I was charting vitals when pain lanced up my left forearm, white-hot and wrong. The pen dropped from my fingers.
“Shit.” I clutched my arm to my chest.
“Selena?” Dr. Patel glanced up from his computer, brows pulling together. “You okay?”
“Yeah.” The word scraped out. I forced my shoulders to relax. “Pins and needles. Probably my body rebelling against twelve-hour shifts.”
He gave me the you-should-take-a-break look I’d been ignoring for months, then got called away by a wailing toddler and his panicked mother. The moment his back turned, I slipped into the nearest empty exam room and shut the door.
The tremor in my hands wasn’t from caffeine.
The pain pulsed again, under the skin, like something was carving me open from the inside. The overhead light buzzed faintly, too bright, haloing the bed with harsh white. I yanked up my sleeve.
For one long second, I forgot to breathe.

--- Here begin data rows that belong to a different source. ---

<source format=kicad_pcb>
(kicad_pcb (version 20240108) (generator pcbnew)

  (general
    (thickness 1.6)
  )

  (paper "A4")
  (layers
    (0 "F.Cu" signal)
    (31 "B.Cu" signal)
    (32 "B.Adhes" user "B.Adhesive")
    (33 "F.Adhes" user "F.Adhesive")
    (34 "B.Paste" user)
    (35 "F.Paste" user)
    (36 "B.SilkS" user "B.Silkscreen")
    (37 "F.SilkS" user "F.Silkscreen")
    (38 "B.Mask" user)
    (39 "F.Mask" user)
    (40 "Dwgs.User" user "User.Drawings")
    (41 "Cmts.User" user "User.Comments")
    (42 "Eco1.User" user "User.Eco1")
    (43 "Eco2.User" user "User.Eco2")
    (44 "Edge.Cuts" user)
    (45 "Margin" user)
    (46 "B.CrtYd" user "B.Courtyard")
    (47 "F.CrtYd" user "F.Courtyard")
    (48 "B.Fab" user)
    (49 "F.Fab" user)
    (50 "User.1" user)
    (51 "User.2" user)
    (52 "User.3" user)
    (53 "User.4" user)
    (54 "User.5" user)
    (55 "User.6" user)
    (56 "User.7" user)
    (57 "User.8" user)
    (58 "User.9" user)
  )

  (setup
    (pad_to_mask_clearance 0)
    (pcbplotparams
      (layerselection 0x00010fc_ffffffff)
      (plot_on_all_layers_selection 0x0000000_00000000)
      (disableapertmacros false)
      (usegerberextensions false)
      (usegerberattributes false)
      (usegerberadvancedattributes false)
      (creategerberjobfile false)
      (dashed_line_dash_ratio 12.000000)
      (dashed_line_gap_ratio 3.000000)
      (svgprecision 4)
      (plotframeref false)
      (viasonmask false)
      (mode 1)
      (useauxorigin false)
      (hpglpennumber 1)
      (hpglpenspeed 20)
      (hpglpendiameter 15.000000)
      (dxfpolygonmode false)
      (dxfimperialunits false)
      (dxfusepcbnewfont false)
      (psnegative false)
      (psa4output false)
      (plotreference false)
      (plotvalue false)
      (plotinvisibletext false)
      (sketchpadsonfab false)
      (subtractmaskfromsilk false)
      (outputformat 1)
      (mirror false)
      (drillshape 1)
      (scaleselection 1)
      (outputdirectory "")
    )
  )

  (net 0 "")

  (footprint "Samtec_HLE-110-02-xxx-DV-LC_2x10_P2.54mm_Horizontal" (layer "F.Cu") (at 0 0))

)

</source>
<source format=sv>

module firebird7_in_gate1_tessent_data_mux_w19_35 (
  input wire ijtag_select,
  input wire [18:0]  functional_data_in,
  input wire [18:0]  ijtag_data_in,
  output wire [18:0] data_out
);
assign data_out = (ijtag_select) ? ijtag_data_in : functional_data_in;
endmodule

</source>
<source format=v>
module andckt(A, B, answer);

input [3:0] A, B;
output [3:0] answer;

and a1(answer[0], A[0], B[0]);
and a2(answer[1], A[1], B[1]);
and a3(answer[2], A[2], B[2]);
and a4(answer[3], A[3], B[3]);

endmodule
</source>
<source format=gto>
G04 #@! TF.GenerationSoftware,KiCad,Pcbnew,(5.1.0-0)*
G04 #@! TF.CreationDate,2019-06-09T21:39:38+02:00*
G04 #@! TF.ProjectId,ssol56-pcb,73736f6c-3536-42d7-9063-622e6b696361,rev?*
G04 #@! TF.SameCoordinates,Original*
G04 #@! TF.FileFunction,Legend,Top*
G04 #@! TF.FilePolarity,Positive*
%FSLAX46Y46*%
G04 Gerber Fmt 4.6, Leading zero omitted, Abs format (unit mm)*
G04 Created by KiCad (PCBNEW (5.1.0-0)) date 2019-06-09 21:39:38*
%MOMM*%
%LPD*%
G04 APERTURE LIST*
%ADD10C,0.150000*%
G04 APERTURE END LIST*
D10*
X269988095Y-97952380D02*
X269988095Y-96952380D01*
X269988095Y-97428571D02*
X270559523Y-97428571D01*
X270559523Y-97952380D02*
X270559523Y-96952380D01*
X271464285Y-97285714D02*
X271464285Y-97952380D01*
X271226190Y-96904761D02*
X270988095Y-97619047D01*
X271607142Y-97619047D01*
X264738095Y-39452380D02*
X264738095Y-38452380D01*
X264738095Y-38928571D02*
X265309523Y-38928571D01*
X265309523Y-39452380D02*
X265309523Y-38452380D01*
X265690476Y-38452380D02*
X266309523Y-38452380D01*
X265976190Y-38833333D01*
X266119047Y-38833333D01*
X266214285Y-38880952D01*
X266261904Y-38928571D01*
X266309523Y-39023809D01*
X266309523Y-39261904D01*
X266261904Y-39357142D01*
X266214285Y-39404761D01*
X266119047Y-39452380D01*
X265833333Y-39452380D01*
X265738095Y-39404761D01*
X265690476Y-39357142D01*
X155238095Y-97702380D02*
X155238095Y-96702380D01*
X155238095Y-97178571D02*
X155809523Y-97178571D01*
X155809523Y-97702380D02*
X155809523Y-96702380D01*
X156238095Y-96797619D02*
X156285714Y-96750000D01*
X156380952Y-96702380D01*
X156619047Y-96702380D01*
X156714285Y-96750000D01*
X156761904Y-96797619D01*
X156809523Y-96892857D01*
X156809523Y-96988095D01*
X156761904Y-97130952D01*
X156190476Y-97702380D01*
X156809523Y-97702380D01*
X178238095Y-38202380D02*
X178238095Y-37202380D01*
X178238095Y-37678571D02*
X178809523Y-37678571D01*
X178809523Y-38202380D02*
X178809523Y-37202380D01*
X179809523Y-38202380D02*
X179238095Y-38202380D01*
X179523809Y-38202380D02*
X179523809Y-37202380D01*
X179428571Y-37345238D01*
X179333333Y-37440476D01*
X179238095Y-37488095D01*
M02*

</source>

A sigil blazed on the underside of my forearm, lines of silver-white light etching themselves in looping, deliberate strokes. It didn’t sit on my skin so much as in it, light trapped under flesh, like a tattoo drawn by moonlight and lightning.

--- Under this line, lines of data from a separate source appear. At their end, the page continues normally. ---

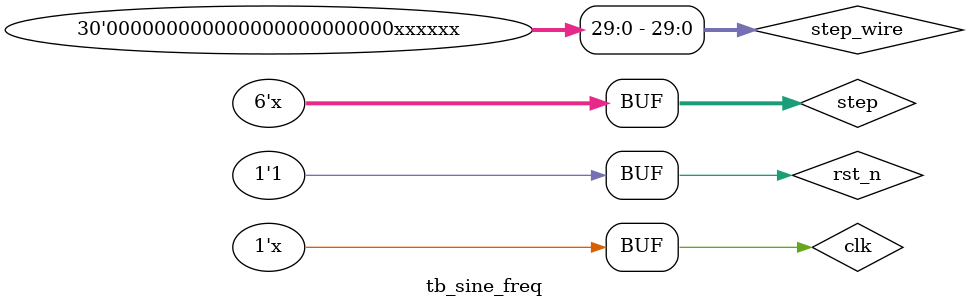
<source format=v>
module tb_sine_freq (
);

reg clk;
reg rst_n;

reg [5:0]step;

initial begin
    clk = 1'b0;
    rst_n = 1'b0;
    step = 6'b0;
    #1000
    rst_n = 1'b1;
end

always #20 clk = ~clk;

always #2000 step <= step + 1'b1;

wire [31:0]sine_wav;
// wire [31:0]sine_wav2;

wire [30:0] step_wire;
assign step_wire[29:6] = 24'b0;
assign step_wire[5:0] = step;

defparam sine_gen_inst.ADDR_WIDTH = 12;
defparam sine_gen_inst.DATA_WIDTH = 32;
defparam sine_gen_inst.INIT_ADDR = 12'h000;
defparam sine_gen_inst.FILE_PATH = "E:/Workspace/CurriculumDesign202304/FPGA_QAM_Modulation/sine_data.mif";
sine_gen sine_gen_inst
(
    .clk(clk),
    .rst_n(rst_n),
    .step(step_wire),
    .sine_wav(sine_wav)
);

endmodule
</source>
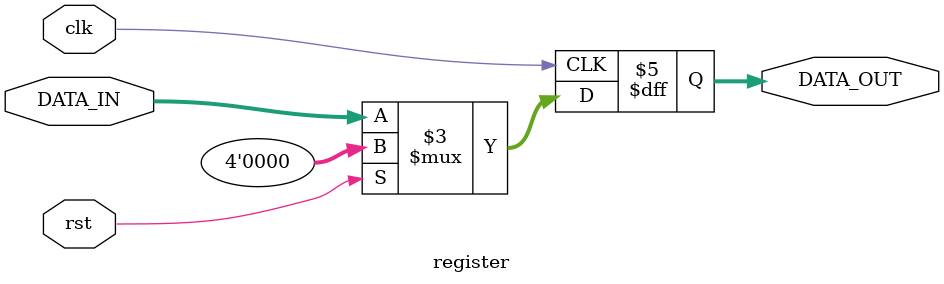
<source format=v>
/***************************************************************************
***                                                                      ***
*** EE 526 L Experiment #9                 Steven Hernandez, Fall, 2023 ***
***                                                                      ***
*** Experiment #9 Sum of products		                               ***
***                                                                      ***
****************************************************************************
*** Filename: register.v       Created by Steven Hernandez, 11/20/23          ***
***                                                                      ***
****************************************************************************
*** This module is for a register which is used for lowest level         ***
****************************************************************************/

`timescale 1 ns / 1 ns
module register(clk, DATA_IN, DATA_OUT,rst);
	parameter DATA_WIDTH = 4;
	
	input clk;	
	input rst;
	input wire [DATA_WIDTH-1:0] DATA_IN;
	output reg [DATA_WIDTH-1:0] DATA_OUT;

	always@(posedge clk) begin
	 if (rst)begin
		DATA_OUT <= 0;
 	end 
		else begin
		DATA_OUT <= DATA_IN;
	end 
end
endmodule 

</source>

Not just any shape. I’d seen it before. In dreams.
“No.” The whisper tore free before I could swallow it. Panic tasted metallic on my tongue. “No, no, no.”
The mark was only half-formed, the lower curve bright and complete, the upper arc stuttering out in a series of broken strokes that fizzled and dimmed. The pain followed, flaring with each new line, a brand from the inside out.

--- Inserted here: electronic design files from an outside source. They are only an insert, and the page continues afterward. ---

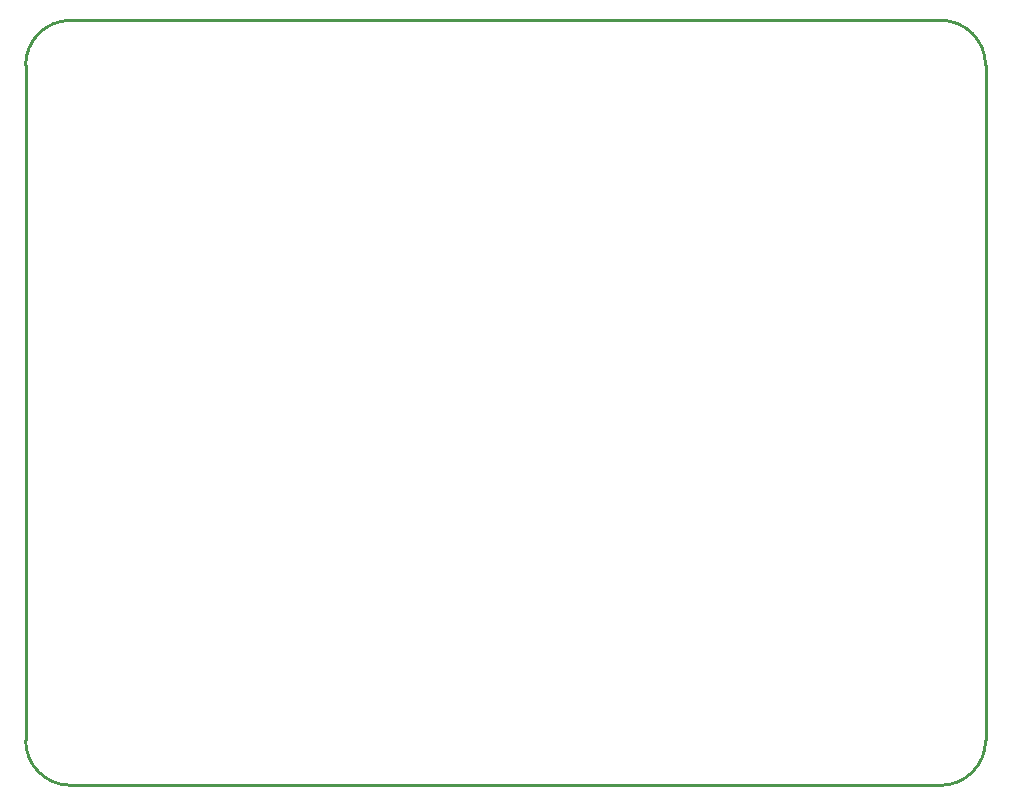
<source format=gko>
G04 ---------------------------- Layer name :KeepOutLayer*
G04 EasyEDA v5.6.15, Sat, 28 Jul 2018 02:00:14 GMT*
G04 7648dae5b10347d5bd033efbd386dee3*
G04 Gerber Generator version 0.2*
G04 Scale: 100 percent, Rotated: No, Reflected: No *
G04 Dimensions in inches *
G04 leading zeros omitted , absolute positions ,2 integer and 4 decimal *
%FSLAX24Y24*%
%MOIN*%
G90*
G70D02*

%ADD10C,0.010000*%
G54D10*
G01X1500Y25500D02*
G01X30500Y25500D01*
G75*
G01X30500Y25500D02*
G2X32000Y24000I0J-1500D01*
G01*
G01X32000Y24000D02*
G01X32000Y1500D01*
G75*
G01X32000Y1500D02*
G2X30500Y0I-1500J0D01*
G01*
G01X30500Y0D02*
G01X1500Y0D01*
G75*
G01X1500Y0D02*
G2X0Y1500I0J1500D01*
G01*
G01X0Y1500D02*
G01X0Y24000D01*
G75*
G01X0Y24000D02*
G2X1500Y25500I1500J0D01*
G01*

%LPD*%
M00*
M02*

</source>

For a heartbeat, the room wasn’t white and stainless steel anymore.
It was trees and darkness and the copper smell of blood. Moonlight poured down through ragged clouds, catching the silver coat of a massive wolf sprawled in the mud. His fur was matted with red-black, his side torn open. My hands—my dream hands—pressed uselessly against the wound as he panted shallowly, golden eyes fixed on me with a desperate, human intensity.
“Wake up,” I whispered to him. “Please.”
He never did.
The vision snapped away so violently I grabbed the edge of the bed to steady myself. The paper crinkled under my grip, loud in the small room. My arm throbbed again, then the light in the sigil sputtered out and left behind faint, silvered lines, ghost-pale on my skin.
Not gone. Just sleeping.
I stared at it, my heart knocking against my ribs. The half-formed mark from my nightmares. The same one that curled over the shoulder of the girl in the old painting at Gran’s house—the one no one in my family would talk about.
My phone buzzed in my scrub pocket. I jumped.
Eva: you alive or buried under paperwork?
My fingers fumbled over the screen.
Me: Currently reconsidering the whole "human body" concept.
Eva: aw. u DO have one. thought u were just a stethoscope in scrubs.